Zaw Lin and Win Zaw Tun should be Acquitted Due to “Unreliable” Forensic Evidence
KOH SAMUI – The Two Myanmar migrant workers, Zaw Lin and Win Zaw Tun, accused of murdering David Miller and Hannah Witheridge on southern Koh Tao island in September 2014, should be acquitted because of “unreliable” forensic evidence and a flawed police probe, a court heard Monday.
Zaw Lin and Win Zaw Tun have pleaded not guilty and face the death penalty if convicted over a case which tarnished Thailand’s reputation as a tourist paradise and has seen the police accused of bungling the investigation.
A verdict is expected on Christmas Eve.
Prosecutors insist their case against the men is watertight and includes DNA found on Witheridge’s body and around the crime scene.
But the defense has raised doubts over the forensic evidence, bringing in an expert witness who said the murder weapon — a garden hoe — did not carry the DNA of the accused.
The defense delivered their closing statement on Monday, the culmination of a 21-day trial stretched out over more than three months that has heard harrowing details of the gruesome murders.
The forensic testimony against the accused is “unreliable and… inadmissible,” the statement released to the media said, adding “the prosecution’s case is marked by an absence of significant evidence” to prove guilt.

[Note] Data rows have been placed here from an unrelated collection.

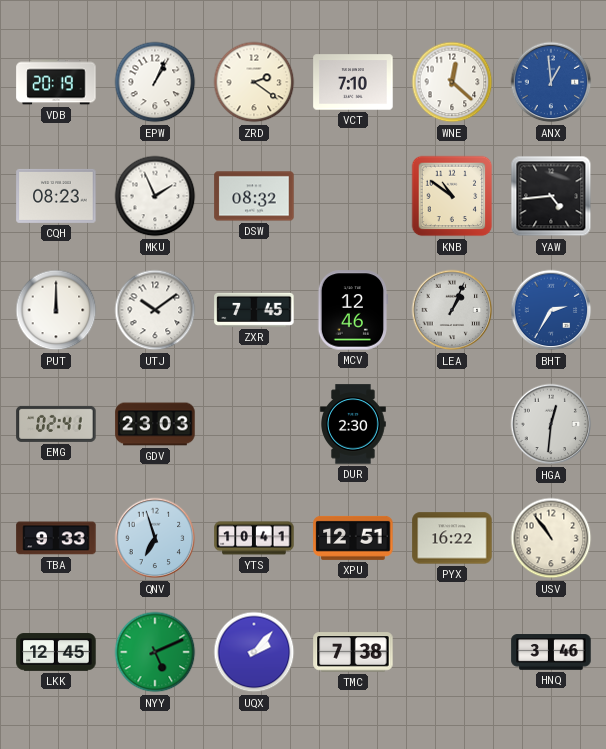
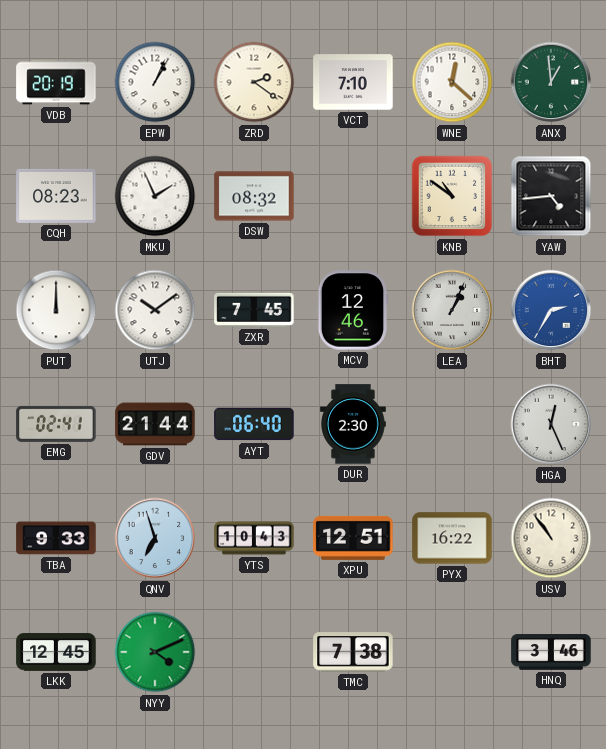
ANX dial: blue -> green
GDV: 23:03 -> 21:44
AYT: none -> 06:40
HGA: 12:31 -> 12:26
YTS: 10:41 -> 10:43
NYY: 5:11 -> 4:11
UQX: 2:07 -> none
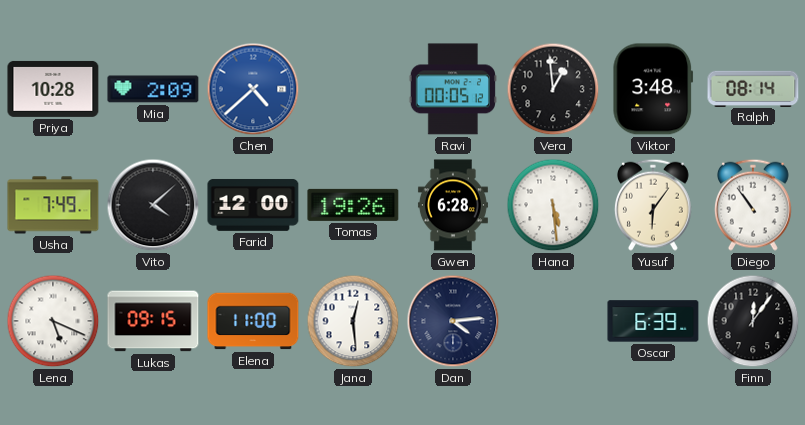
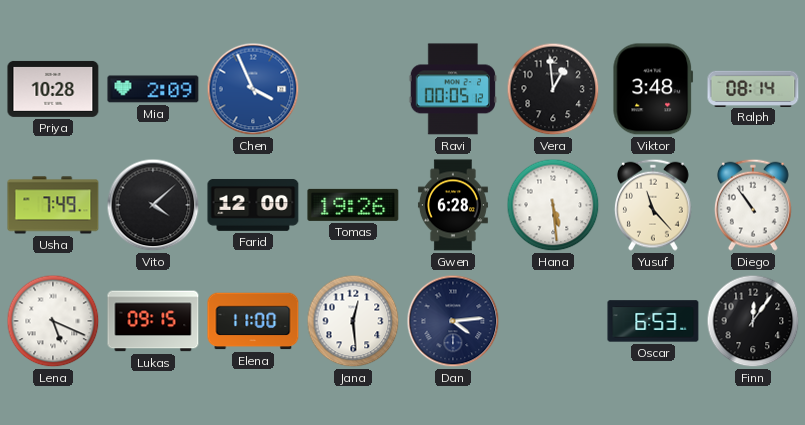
Chen: 4:38 -> 3:56
Yusuf: 6:06 -> 11:23
Oscar: 6:39 -> 6:53
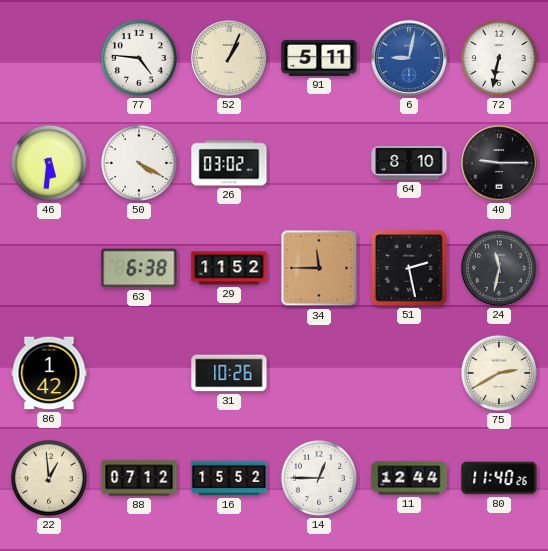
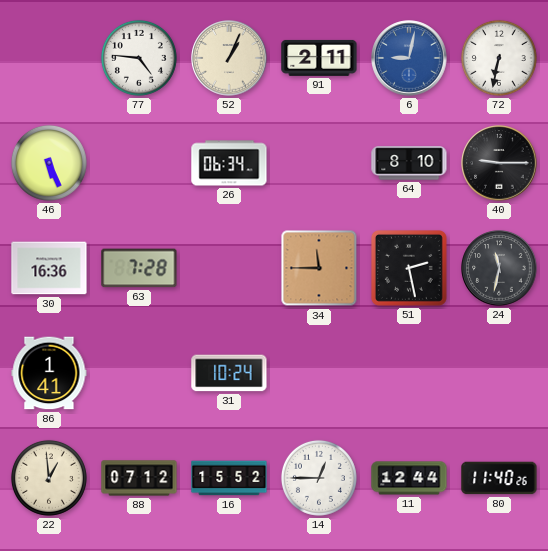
91: 5:11 -> 2:11
46: 5:31 -> 5:26
50: 4:20 -> none
26: 03:02 -> 06:34
30: none -> 16:36
63: 6:38 -> 7:28
29: 11:52 -> none
86: 1:42 -> 1:41
31: 10:26 -> 10:24
75: 2:40 -> none
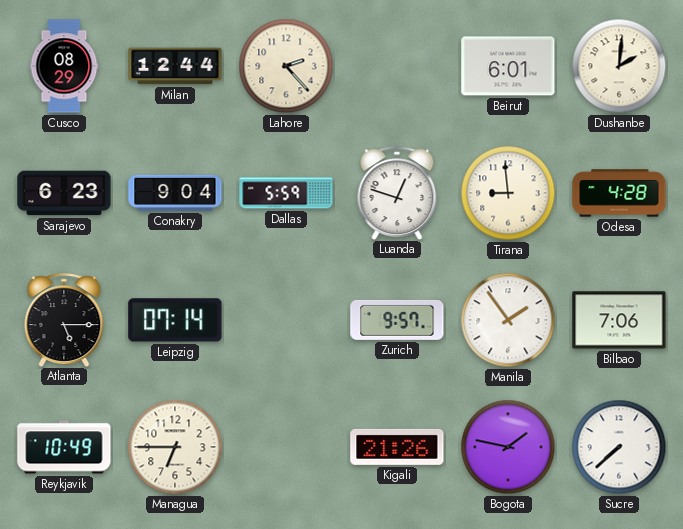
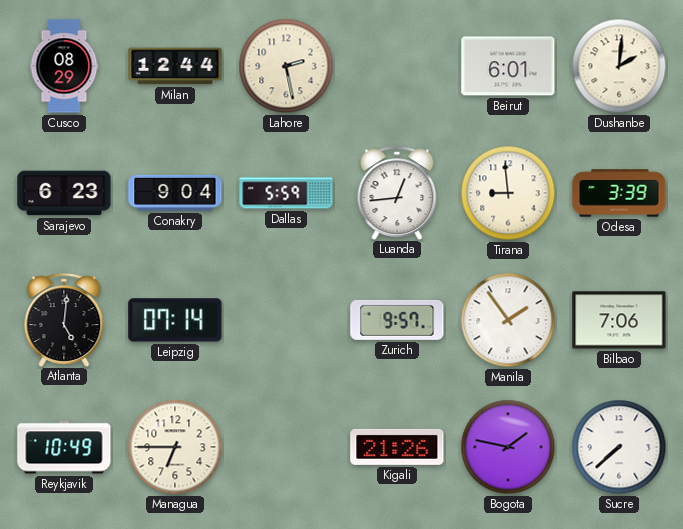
Lahore: 2:23 -> 2:28
Luanda: 12:48 -> 12:44
Odesa: 4:28 -> 3:39
Atlanta: 5:15 -> 5:01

Questioning the integrity of the murder probe, the defence said the two migrant workers were “questioned without lawyers” and made to sign documents that they did not understand.
Confessions made soon after their arrest were later retracted as they were given under duress, it added.
Lead defense lawyer Nakhon Chompuchat said his clients hoped “common sense” would prevail and see them acquitted.
The battered bodies of the British holidaymakers were found on the sleepy diving island of Koh Tao on Sept 15, 2014.
Police say Miller was struck by a single blow and left to drown in shallow surf while Witheridge had been raped and then beaten to death with a garden hoe.
Family members of both victims have attended parts of the trial, often breaking down during the more harrowing moments.
It is not clear whether they will be present for the verdict on Dec 24. Christmas is not a public holiday in Thailand.